The company that would become CACI International was founded by Herb Karr and Harry Markowitz on July 17, 1962, as California Analysis Center, Inc.

They helped develop SIMSCRIPT, the first simulation programming language, at RAND and after it was released to the public domain, CACI was founded to provide support and training for SIMSCRIPT.

1968

In 1968, Markowitz joined Arbitrage Management company founded by Michael Goodkin.

Working with Paul Samuelson and Robert Merton he created a hedge fund that represents the first known attempt at computerized arbitrage trading.

1970

He took over as chief executive in 1970.

1971

After a successful run as a private hedge fund, AMC was sold to Stuart & Co. in 1971.

A year later, Markowitz left the company.

Years later, he was involved with CACI's SIMSCRIPT addition of Object-oriented features.

Markowitz divided his time between teaching (he was an adjunct professor at the Rady School of Management at the University of California at San Diego, UCSD); video casting lectures; and consulting (out of his Harry Markowitz Company offices).

He served on the Advisory Board of SkyView Investment Advisors, a traditional and alternative investment advisory firm.
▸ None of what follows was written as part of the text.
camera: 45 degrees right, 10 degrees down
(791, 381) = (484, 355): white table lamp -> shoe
Markowitz also served on the Investment Committee of LWI Financial Inc. ("Loring Ward"), a San Jose, California-based investment advisor; on the advisory panel of Robert D. Arnott's Newport Beach, California based investment management firm, Research Affiliates; on the Advisory Board of Mark T. Hebner's Irvine, California and internet based wealth management and taxes firm, Index Fund Advisors; and as an advisor to the Investment Committee of 1st Global, a Dallas, Texas-based wealth management and investment advisory firm.

Markowitz advised and served on the board of ProbabilityManagement.org, a 501(c)(3) non-profit that aims "to reshape the communication and calculation of uncertainty."
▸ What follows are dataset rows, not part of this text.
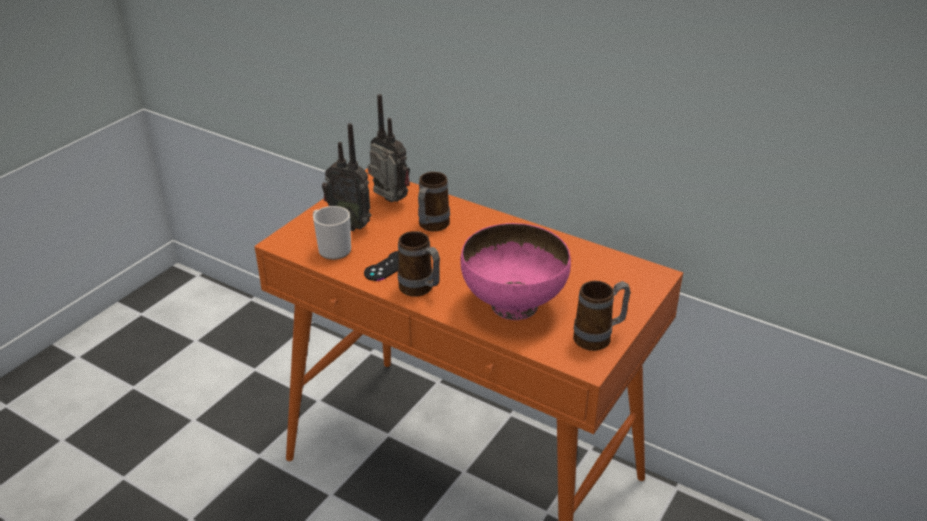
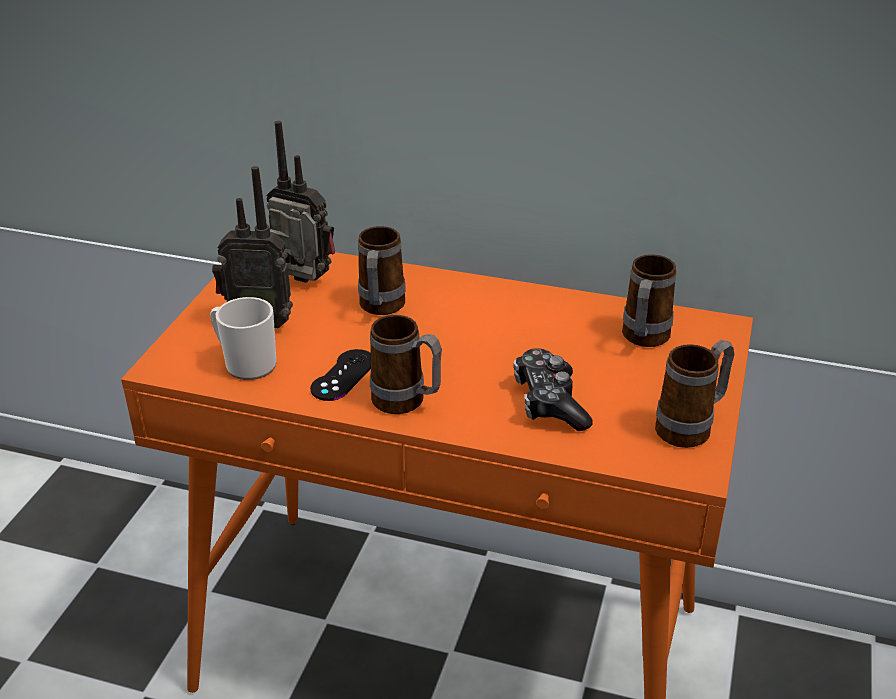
camera: 15 degrees left, 0 degrees up
(512, 305) = (549, 402): pink bowl -> game controller
(596, 275) = (643, 340): none -> mug

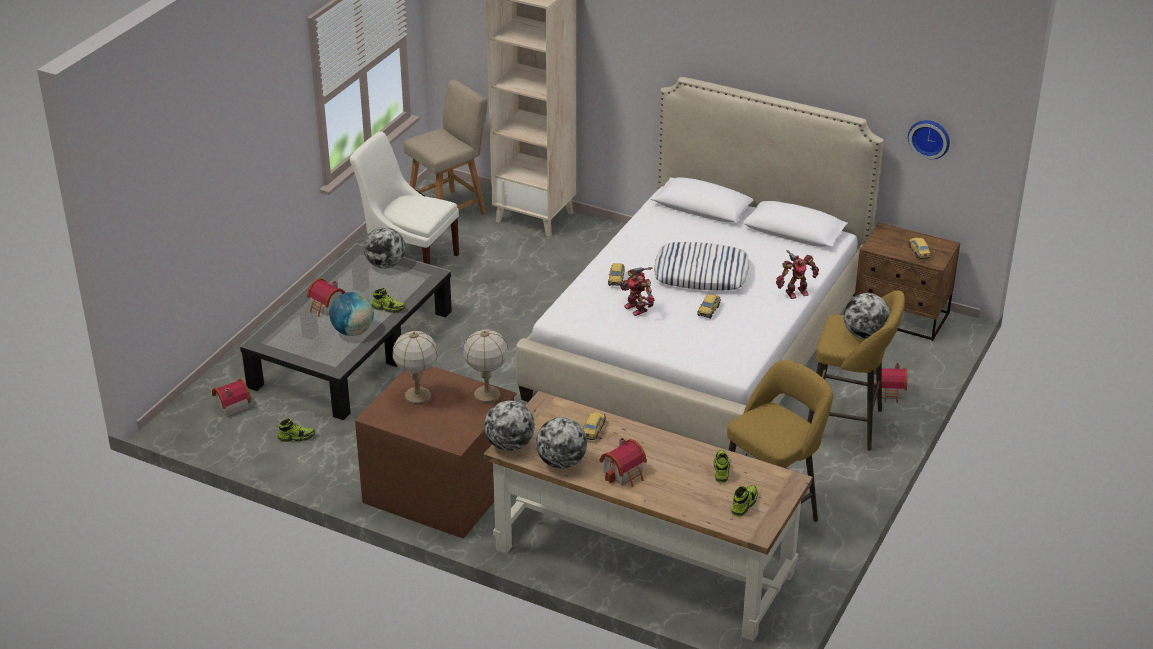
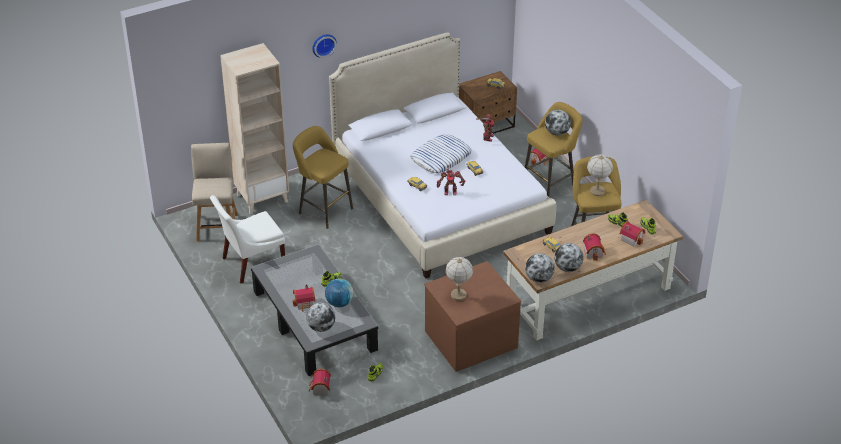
camera: 55 degrees left, 5 degrees up
(385, 265) = (286, 265): globe -> globe (321, 327)
(486, 395) = (480, 271): table lamp -> table lamp (597, 191)
(565, 267) = (323, 209): none -> yellow stool
(699, 498) = (631, 238): none -> toy house
(930, 138) = (478, 24): wall clock -> wall clock (323, 44)

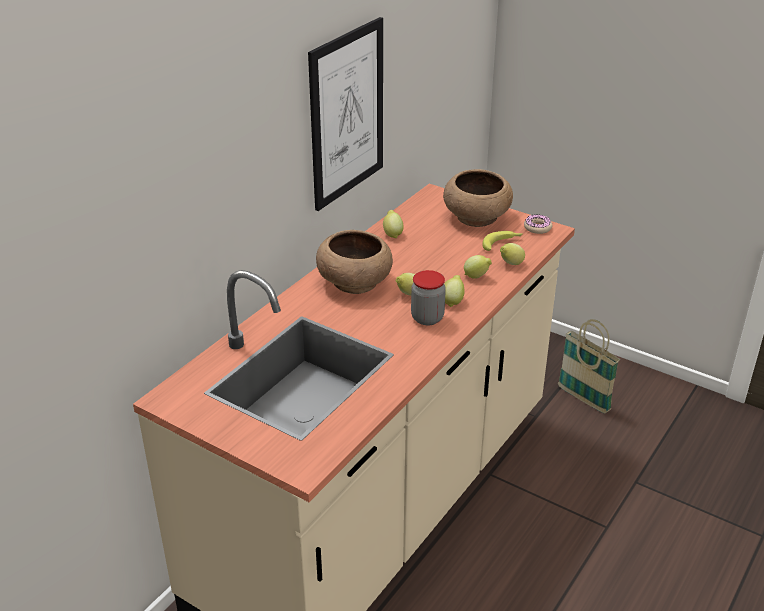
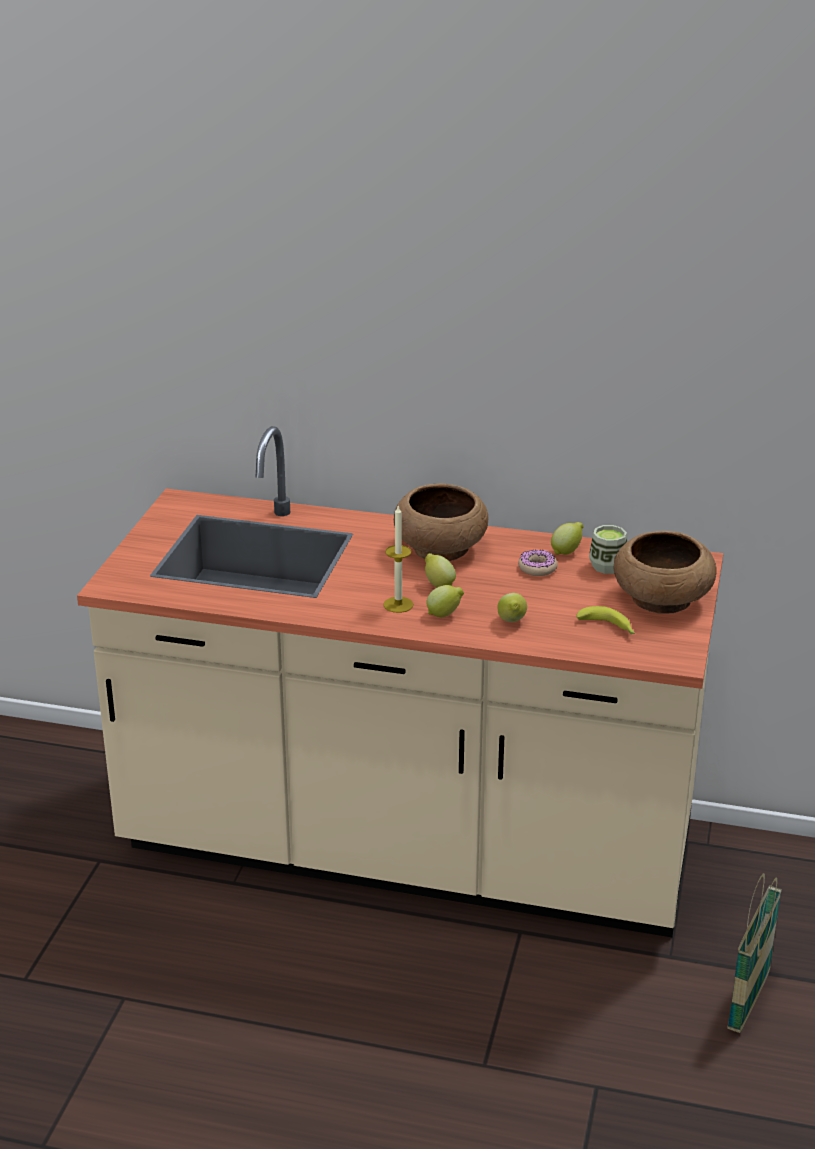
camera: 70 degrees right, 5 degrees down
(347, 114) = (552, 370): picture -> none
(422, 224) = (607, 566): none -> cup
(427, 318) = (398, 604): jar -> candle
(510, 264) = (561, 641): lemon -> none
(537, 228) = (675, 648): donut -> donut (537, 568)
Markowitz was co-founder and Chief Architect of GuidedChoice, a 401(k) managed accounts provider and investment advisor.

Markowitz's more recent work included designing the backbone software analytics for the GuidedChoice investment solution and heading the GuidedChoice Investment Committee.

He was actively involved in designing the next step in the retirement process: assisting retirees with wealth distribution through GuidedSpending.

1990

Markowitz won the Nobel Memorial Prize in Economic Sciences in 1990 while a professor of finance at Baruch College of the City University of New York.

In the preceding year, he received the John von Neumann Theory Prize from the Operations Research Society of America (now Institute for Operations Research and the Management Sciences, INFORMS) for his contributions in the theory of three fields: portfolio theory; sparse matrix methods; and simulation language programming (SIMSCRIPT).

Sparse matrix methods are now widely used to solve very large systems of simultaneous equations whose coefficients are mostly zero.

SIMSCRIPT has been widely used to program computer simulations of manufacturing, transportation, and computer systems as well as war games.

SIMSCRIPT (I) included the Buddy memory allocation method, which was also developed by Markowitz.

2002

He was elected to the 2002 class of Fellows of the Institute for Operations Research and the Management Sciences.